Researcher Shuning Dai has introduced a novel deep learning approach to a classic audio engineering problem: Active Noise Control (ANC). Traditional ANC systems, based on FxLMS algorithms, struggle with non-linear, real-world acoustic environments and often cancel out desired speech along with the noise. Dai's proposed system tackles this by building an end-to-end control architecture centered on a Convolutional Recurrent Network (CRN). This design uses Long Short-Term Memory (LSTM) networks to model the temporal dynamics of sound and employs complex spectrum mapping to handle non-linear distortions, moving beyond the limitations of linear assumptions.

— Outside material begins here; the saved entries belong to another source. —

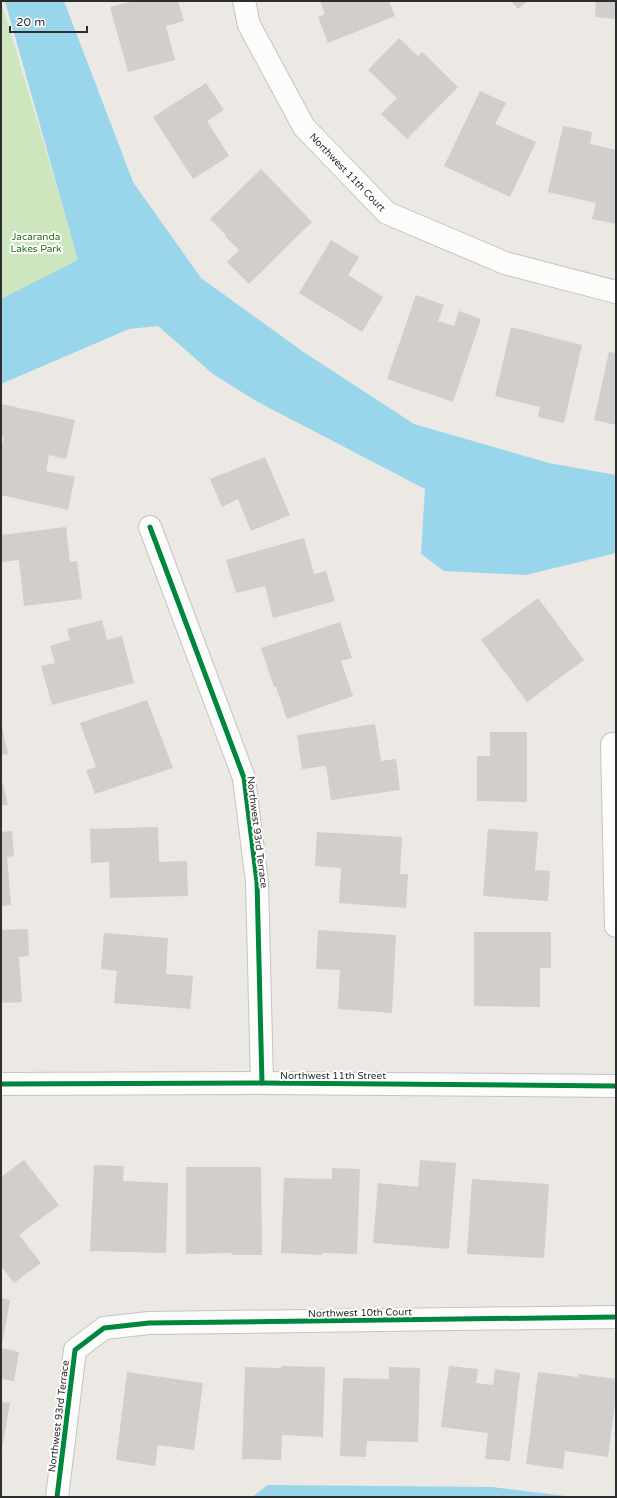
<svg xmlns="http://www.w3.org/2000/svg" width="617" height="1498" viewBox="0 0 617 1498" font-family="'Varela Round',sans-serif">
<rect width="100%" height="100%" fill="#ece8e4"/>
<path fill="#cee6be" d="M1,1l78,259 -78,39z"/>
<g fill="#99d6ec">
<path d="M5,1h59l69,181 68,96 101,73 112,73 135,39 67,12v78l-90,22 -82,-4 -23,-17 4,-65 -169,-88 -43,-27 -55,-48 -29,3 -128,55v-85l77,-39z"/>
<path d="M268,1485l224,2 82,10h-322z"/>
</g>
<g fill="#d1cecb">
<path d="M134,1h44l6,20 -18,5 9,34 -47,12 -18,-65z"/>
<path d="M320,1h69l6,15 -67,27 -10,-26 7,-3z"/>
<path d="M511,1h17l-10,8z"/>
<path d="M596,1h20v18l-21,-2z"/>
<path d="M399,38l19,18 4,-4 36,35 -51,52 -26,-25 16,-16 -29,-28z"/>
<path d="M206,83l18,27 -17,11 22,35 -36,23 -40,-62z"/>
<path d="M480,91l26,12 -11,21 41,18 -26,55 -66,-31z"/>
<path d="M563,126l29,6 -2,12 26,6v74l-24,-5 4,-16 -48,-11z"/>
<path d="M261,169l51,53 -63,62 -22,-22 12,-12 -14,-14 1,-1 -16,-16z"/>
<path d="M331,240l28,17 -11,18 35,22 -21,35 -63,-39z"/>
<path d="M416,295l28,10 -6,16 16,5 5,-15 22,8 -28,83 -66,-23z"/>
<path d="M511,327l71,18 -18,78 -26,-6 2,-10 -45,-11z"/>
<path d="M609,352l7,1v72l-22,-5z"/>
<path d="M1,404l74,16 -9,39 -17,-4 -3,16 29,6 -7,33 -67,-15v-45l3,-13 -3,-1z"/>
<path d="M265,457l25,58 -39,16 -13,-32 -16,8 -12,-28z"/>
<path d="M66,527l4,35 7,-1 5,38 -58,7 -5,-46 -18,2v-27z"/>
<path d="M304,538l10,36 12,-3 9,30 -62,17 -8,-32 -29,7 -10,-33z"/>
<path d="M538,598l46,62 -57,42 -46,-62z"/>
<path d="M102,620l5,20 15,-4 12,47 -82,22 -11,-39 14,-3 -5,-17 20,-6 -3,-11z"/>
<path d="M340,622l12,36 -11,3 12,35 -66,23 -11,-32h-2l-13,-39z"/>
<path d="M147,700l26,68 -78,26 -9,-24 10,-3 -16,-44z"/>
<path d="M375,724l6,37 15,-2 4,31 -69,10 -5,-34 -24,3 -5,-34z"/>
<path d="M1,727h1l6,27 -7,1z"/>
<path d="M490,732h37v70l-50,-1v-45h13z"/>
<path d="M1,776l7,29 -7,1z"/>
<path d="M158,827l1,35 28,-1 1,35 -78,2 -1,-36 -18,1 -1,-34z"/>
<path d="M488,829l50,3 -3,38 15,1 -2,30 -65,-5z"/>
<path d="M12,831l2,25 -7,1 4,48 -10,1v-74z"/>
<path d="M317,832l85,5 -2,37h8l-2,34 -67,-5 2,-35 -26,-2z"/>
<path d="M28,929l1,27 -10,1 3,45 -21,1v-73z"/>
<path d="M318,930l78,5 -4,78 -54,-4 2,-39 -24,-1z"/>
<path d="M474,932h77v36h-11v39l-66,-1z"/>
<path d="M104,933l64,5 -2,36 27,2 -3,33 -76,-6 3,-32 -16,-2z"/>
<path d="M24,1160l35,45 -40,30 22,28 -27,20 -13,-17v-89z"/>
<path d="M420,1160l36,3 -7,86 -76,-6 5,-60 40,4z"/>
<path d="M94,1165l30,1 -1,15 45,2 -2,70 -76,-2z"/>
<path d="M186,1167h75l1,88h-30v-2l-46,1z"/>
<path d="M332,1168l28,1 -3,85 -35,-1v2l-41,-2 3,-75 48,1z"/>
<path d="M472,1179l77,5 -5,74 -77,-4z"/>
<path d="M1,1298l9,2 -8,45h-1z"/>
<path d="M1,1348l18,4 -5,29 -13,-2z"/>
<path d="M281,1366l44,1 -2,70 -41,-2 -1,25 -39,-1 3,-92 36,1z"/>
<path d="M449,1366l29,3 -2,14 17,2 2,-16 25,4 -10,88 -25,-2 3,-26 -47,-6z"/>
<path d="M389,1367l31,1 -2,74 -51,-1 -1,16 -26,-1 3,-78 46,1z"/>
<path d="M127,1372l76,11 -9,67 -36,-5 -3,21 -39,-6z"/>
<path d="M538,1372l40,5 1,-3 37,5v16l-8,62 -43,-6 -2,18 -37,-5z"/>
<path d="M1,1402l9,1 -8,46h-1z"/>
</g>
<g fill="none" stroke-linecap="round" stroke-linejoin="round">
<g stroke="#c5c4c5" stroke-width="24">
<g id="minor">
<path d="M244,1l5,24 55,102 83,86 118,50 111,29"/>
<path d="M150,527l94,251 13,104 5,201"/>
<path d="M612,744l4,182"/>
<path d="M1,1084l261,-1 354,3"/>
<path d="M57,1497l18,-147 29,-22 45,-5 467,-6"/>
</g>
</g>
<use href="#minor" stroke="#fcfcfb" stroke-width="22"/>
<g stroke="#fff" stroke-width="8">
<g id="cycleway">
<path d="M150,527l94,251 13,104 5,201"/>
<path d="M1,1084l261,-1 354,3"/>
<path d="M57,1497l18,-147 29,-22 45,-5 467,-6"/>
</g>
</g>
<use href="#cycleway" stroke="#00873e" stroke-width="5"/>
</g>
<g text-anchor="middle" stroke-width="4" stroke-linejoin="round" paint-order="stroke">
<g font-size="10" fill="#2e2e2e" stroke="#fff">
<text transform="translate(348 172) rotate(46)" y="4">Northwest 11th Court</text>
<text transform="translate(258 832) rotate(83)" y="4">Northwest 93rd Terrace</text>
<text x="333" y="1079">Northwest 11th Street</text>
<text transform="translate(360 1312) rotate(-1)" y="4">Northwest 10th Court</text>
<text transform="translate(58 1416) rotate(-83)" y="4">Northwest 93rd Terrace</text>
</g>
<g font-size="10" fill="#2c6e1b" stroke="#fff">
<text x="36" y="240">Jacaranda<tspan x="36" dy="12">Lakes Park</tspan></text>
</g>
</g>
<rect width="617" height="1498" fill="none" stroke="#2e2e2e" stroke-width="4"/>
<path d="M10 26v6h77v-6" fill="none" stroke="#2e2e2e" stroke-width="2"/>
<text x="16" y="26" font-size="12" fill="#2e2e2e" stroke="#ffffff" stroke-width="3" paint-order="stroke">20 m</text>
</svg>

A key innovation is the inclusion of a specialized voice retention loss function. This guides the model to selectively suppress environmental noise while identifying and preserving the spectral characteristics of a target speaker's voice. To rigorously test the system in realistic conditions, the research used the Image Source Method (ISM) to create a high-fidelity acoustic simulation that includes challenging reverberation effects. Experimental results show the Deep ANC system achieves significantly better noise reduction than traditional methods, particularly for difficult, non-stationary noises like crowd babble. Critically, evaluations using standard metrics (PESQ for quality and STOI for intelligibility) confirm the system successfully maintains the clarity and naturalness of the preserved speech.
- Uses a Convolutional Recurrent Network (CRN) with LSTM layers for end-to-end control of complex acoustic signals.

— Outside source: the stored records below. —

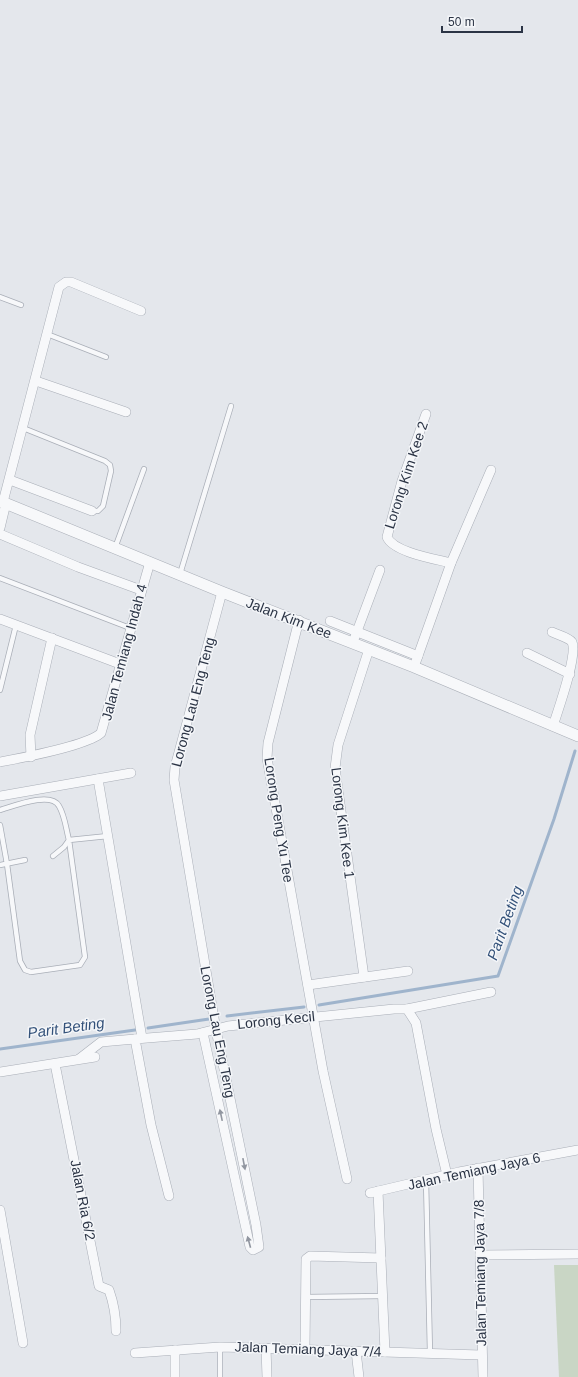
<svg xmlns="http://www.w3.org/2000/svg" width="578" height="1377" font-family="Arial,sans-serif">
  <rect width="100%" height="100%" fill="#e4e7ec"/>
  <path fill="#c9d6c5" d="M 554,1265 L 578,1265 L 578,1377 L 559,1377 Z"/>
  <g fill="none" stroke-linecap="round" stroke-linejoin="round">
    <g stroke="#9fb4cc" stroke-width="3">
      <path d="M 319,1005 L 498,976 L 554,819 L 575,751"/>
      <path d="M 227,1016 L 304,1007"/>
      <path d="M 148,1028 L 209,1019"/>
      <path d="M 0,1049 L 135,1030"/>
    </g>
    <g stroke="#a9aeb7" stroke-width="6">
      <g id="service">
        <path d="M 0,297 L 21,305"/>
        <path d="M 47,334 L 106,357"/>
        <path d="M 23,428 L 105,461 L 110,465 L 111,471 L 103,506 L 98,511 L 92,511"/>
        <path d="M 115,548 L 144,469"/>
        <path d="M 180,574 L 231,406"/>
        <path d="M 0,578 L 130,628"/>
        <path d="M 0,690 L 16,625"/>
        <path d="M 0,810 C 14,806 51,791 59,806 C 65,816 66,829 69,840 L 64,847 L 53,856"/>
        <path d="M 0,825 L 7,864 L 20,961 L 25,970 L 31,972 L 80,965 L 85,957 L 69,840 L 108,836"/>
        <path d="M 0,865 L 25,860"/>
        <path d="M 426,1180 L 430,1353"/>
        <path d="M 305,1297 L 383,1296"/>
        <path d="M 220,1377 L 220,1347"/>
      </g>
    </g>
    <g stroke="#a9aeb7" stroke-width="10">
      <g id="minor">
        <path d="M 36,381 L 126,412"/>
        <path d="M 426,414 L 402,481 L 387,537 C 393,552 435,559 451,563"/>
        <path d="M 10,480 L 92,511"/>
        <path d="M 3,502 L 59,287 L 66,282 L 71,282 L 141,311"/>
        <path d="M 0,528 L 6,503"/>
        <path d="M 0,534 L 78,567 L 141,590"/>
        <path d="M 0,619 L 120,664"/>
        <path d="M 299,620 L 268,743 L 267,758 L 323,1071 L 347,1179"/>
        <path d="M 330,621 L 418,656"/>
        <path d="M 552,632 C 558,635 568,637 572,642 C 578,655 558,710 553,726"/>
        <path d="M 353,642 L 380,570"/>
        <path d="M 527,653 L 570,674"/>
        <path d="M 414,667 L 451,563 L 491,470"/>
        <path d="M 31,757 L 30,735 L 52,638"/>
        <path d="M 0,762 C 21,758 87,746 101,733 L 150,562"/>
        <path d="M 98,779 L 142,1038"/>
        <path d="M 0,796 L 131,773"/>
        <path d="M 364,977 L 335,768 L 338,745 L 369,649"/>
        <path d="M 308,985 L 408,971"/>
        <path d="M 407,1009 L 491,992"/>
        <path d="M 203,1033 L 250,1247 L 253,1250 L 259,1247 L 256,1225 L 216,1030 L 174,780 L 175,767 L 222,592"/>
        <path d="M 79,1059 L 101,1042 L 135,1039"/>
        <path d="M 55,1064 L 99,1286 L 109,1290 C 114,1304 116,1316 116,1331"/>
        <path d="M 0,1072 L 95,1057"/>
        <path d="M 478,1168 L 483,1377"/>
        <path d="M 378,1191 L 385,1352"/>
        <path d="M 370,1193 L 459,1172 L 578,1150"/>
        <path d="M 169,1196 L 151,1125 L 135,1039 L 197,1034 L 228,1026 L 394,1009 L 407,1009 L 416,1023 L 436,1129 L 447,1175"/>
        <path d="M 0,1210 L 23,1343"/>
        <path d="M 480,1255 L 578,1254"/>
        <path d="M 266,1348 L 267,1377"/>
        <path d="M 305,1349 L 306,1259 L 310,1256 L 381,1258"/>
        <path d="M 356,1351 L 359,1377"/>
        <path d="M 135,1353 L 220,1347 L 481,1355"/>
        <path d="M 175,1377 L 175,1350"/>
      </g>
    </g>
    <g stroke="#a9aeb7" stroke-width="12">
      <path id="tertiary" d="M 0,501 L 222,592 L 414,667 L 578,736"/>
    </g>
    <use href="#service" stroke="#f7f8fa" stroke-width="4.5"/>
    <use href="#minor" stroke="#f7f8fa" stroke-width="9"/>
    <use href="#tertiary" stroke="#f7f8fa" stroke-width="11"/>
  </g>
  <defs><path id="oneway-solid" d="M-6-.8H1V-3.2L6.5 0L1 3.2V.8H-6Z"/></defs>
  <g fill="#9196a0">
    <use href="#oneway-solid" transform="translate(221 1115) rotate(-102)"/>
    <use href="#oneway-solid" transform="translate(244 1164) rotate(79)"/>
    <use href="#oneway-solid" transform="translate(249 1242) rotate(-105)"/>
  </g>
  <g text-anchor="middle" stroke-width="3" stroke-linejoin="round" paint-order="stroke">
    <g font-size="14" fill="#2b3445" stroke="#f4f6f9">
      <text transform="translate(406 475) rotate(-72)" y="5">Lorong Kim Kee 2</text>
      <text transform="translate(289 618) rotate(21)" y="5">Jalan Kim Kee</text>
      <text transform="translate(124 652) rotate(-75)" y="5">Jalan Temiang Indah 4</text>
      <text transform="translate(193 702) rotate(-75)" y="5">Lorong Lau Eng Teng</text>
      <text transform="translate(279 820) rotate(81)" y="5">Lorong Peng Yu Tee</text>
      <text transform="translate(343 823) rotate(83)" y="5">Lorong Kim Kee 1</text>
      <text transform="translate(276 1020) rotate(-6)" y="5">Lorong Kecil</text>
      <text transform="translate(218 1032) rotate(79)" y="5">Lorong Lau Eng Teng</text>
      <text transform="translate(474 1171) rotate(-12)" y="5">Jalan Temiang Jaya 6</text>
      <text transform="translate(83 1200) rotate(79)" y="5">Jalan Ria 6/2</text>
      <text transform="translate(480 1273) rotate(-91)" y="5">Jalan Temiang Jaya 7/8</text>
      <text transform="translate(308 1349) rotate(2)" y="5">Jalan Temiang Jaya 7/4</text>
    </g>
    <g font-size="15" font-style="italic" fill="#34527a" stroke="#f4f6f9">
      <text transform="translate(505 923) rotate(-70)" y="5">Parit Beting</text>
      <text transform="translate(66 1028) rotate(-8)" y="5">Parit Beting</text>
    </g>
  </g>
  <path d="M442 26v6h80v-6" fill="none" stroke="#2b3445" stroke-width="2"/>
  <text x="448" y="26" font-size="12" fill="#2b3445" stroke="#f4f6f9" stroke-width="3" paint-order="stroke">50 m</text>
</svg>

- Introduces a specialized voice retention loss function to selectively preserve target speech while suppressing noise.
- Outperforms traditional FxLMS algorithms, especially on non-stationary noise, and maintains speech quality per PESQ/STOI metrics.
Why It Matters
This research could lead to smarter noise-cancelling headphones and conferencing systems that protect conversations in noisy places like cafes or open offices.